It was announced that Fractured would be released in theaters and digital download on April 11, 2014. It was the first film to be released by Seven Arts Entertainment's new genre label, Dark Arts.

===Home media===
The film was released on DVD by Phase 4 Films on June 10, 2014.

==Reception==
Fearnet gave a positive review for Fractured and praised one of the film's death scenes, as they found it "so dark, disturbing, and visually powerful that it allows one to overlook some rather egregiously cheap CGI gun play that pops up later on."
Patrick Cooper from Bloody Disgusting praised the film, writing, "a sexy blend of nightmarish horror and mystery that’s as consistently intriguing as it is disturbing. It takes a while for the film to build up steam as it piles up its clues and puzzles, but once it gets going Fractured delivers a haunting portrait of a normal guy trying to save his soul from damnation."

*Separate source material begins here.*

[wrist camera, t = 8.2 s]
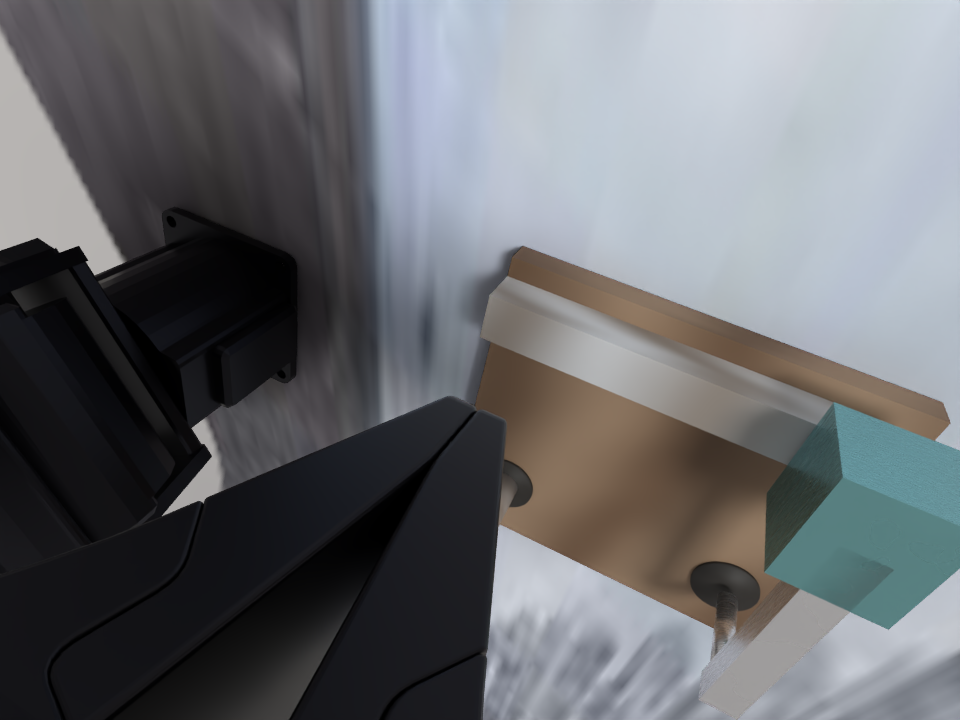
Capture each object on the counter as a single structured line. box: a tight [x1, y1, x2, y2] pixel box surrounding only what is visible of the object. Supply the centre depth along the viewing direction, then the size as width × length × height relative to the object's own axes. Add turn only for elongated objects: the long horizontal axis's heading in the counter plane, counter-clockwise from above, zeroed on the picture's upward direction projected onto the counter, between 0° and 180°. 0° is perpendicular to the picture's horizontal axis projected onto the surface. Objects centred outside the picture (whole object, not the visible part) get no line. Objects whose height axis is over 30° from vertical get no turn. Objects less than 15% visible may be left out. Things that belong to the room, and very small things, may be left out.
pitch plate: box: [475, 246, 950, 631], centre depth 20 cm, size 13×12×4 cm
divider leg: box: [699, 402, 960, 719], centre depth 17 cm, size 3×10×4 cm, turn 168°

In contrast, Shock Till You Drop and About.com both gave less positive reviews, with About.com stating that the acting of the film's leads was solid but that the supporting cast was "more uneven" and that the direction was "visually bland". Scott Hallam from Dread Central awarded the film a score of 2.5 out of 5, writing, "Fractured is something of a mystery, something of a horror film, but not much of either. Outstanding practical F/X save this movie and make it something at least worth giving a glace. And if not for the F/X, it’s worth it for LaLiberte’s performance. The movie has a concept that possibly could work, but ultimately falls flat. It’s not a bad effort, but it never grabs the audience outside of a couple practical F/X scenes." Paul Doro from Comingsoon.net gave the film a ShockScore of 3/10, stating, "Fractured doesn’t know what kind of movie it’s trying to be. It’s got a bluesy score and appears to be trying for noir at times, but it has no sense of what type of mood that necessitates. The visions are out of a horror movie, but it never generates any suspense and is certainly never scary."